Record extracts
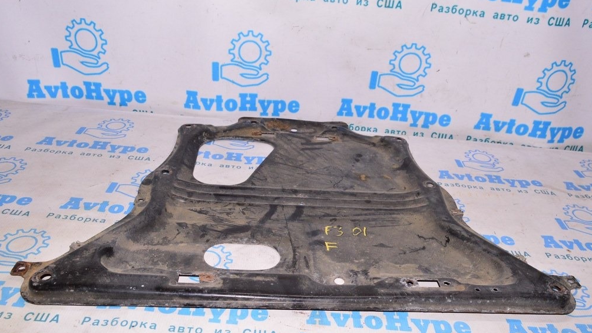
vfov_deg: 36.5
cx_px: 299
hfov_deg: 61.0
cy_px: 200
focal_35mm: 32
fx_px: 502
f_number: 8
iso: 1600
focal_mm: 20
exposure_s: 1/200
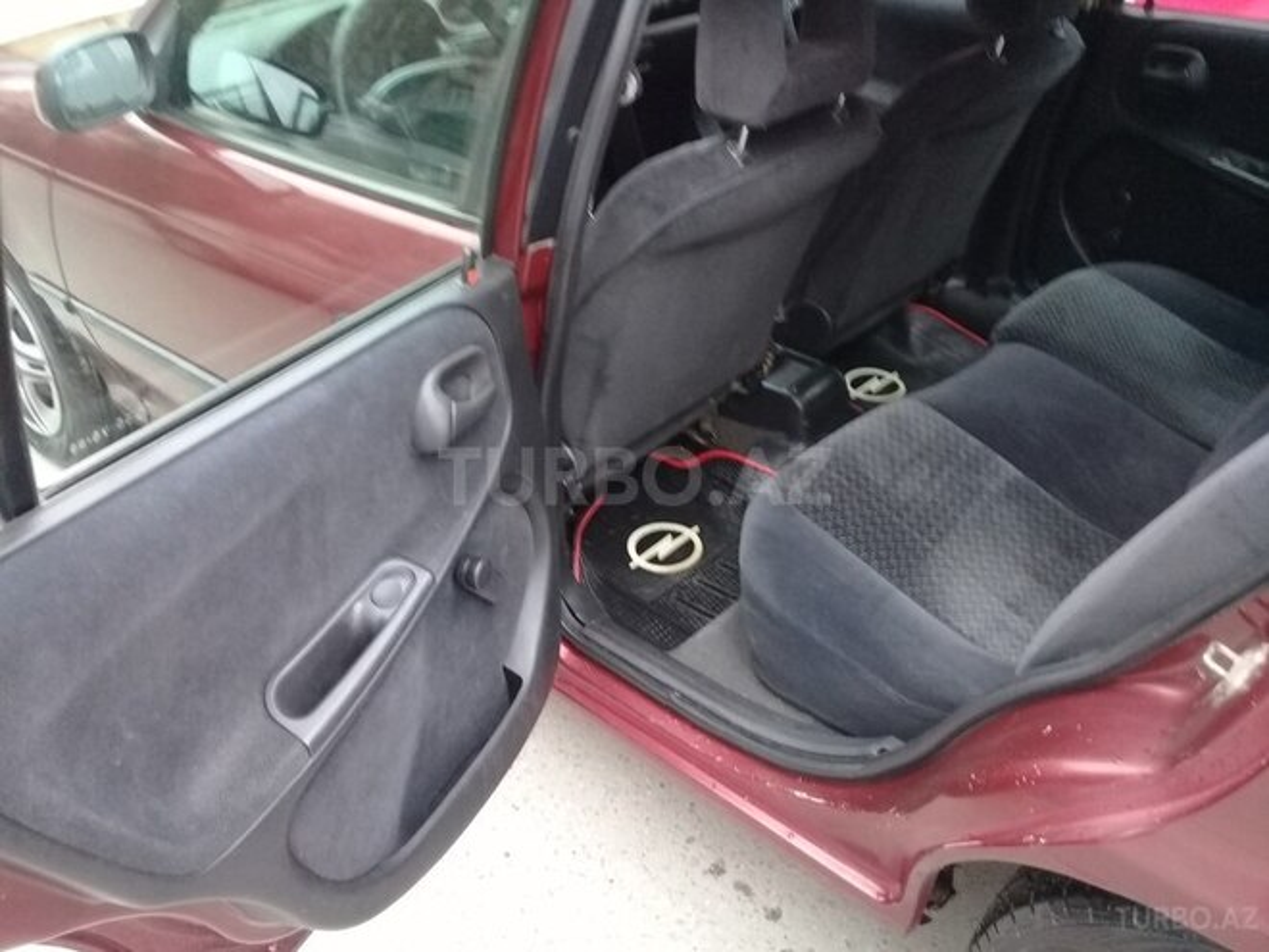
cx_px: 634
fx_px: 1136
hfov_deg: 58.4
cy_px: 476
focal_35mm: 31
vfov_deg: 45.4
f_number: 2.2
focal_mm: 3.3
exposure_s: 1/33
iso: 200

Exercise requirements
Please print exactly the lines running from the line with "f_number: 8" through the final line of the material, and nothing more. Keep pictures out.

Task response
f_number: 8
iso: 1600
focal_mm: 20
exposure_s: 1/200
cx_px: 634
fx_px: 1136
hfov_deg: 58.4
cy_px: 476
focal_35mm: 31
vfov_deg: 45.4
f_number: 2.2
focal_mm: 3.3
exposure_s: 1/33
iso: 200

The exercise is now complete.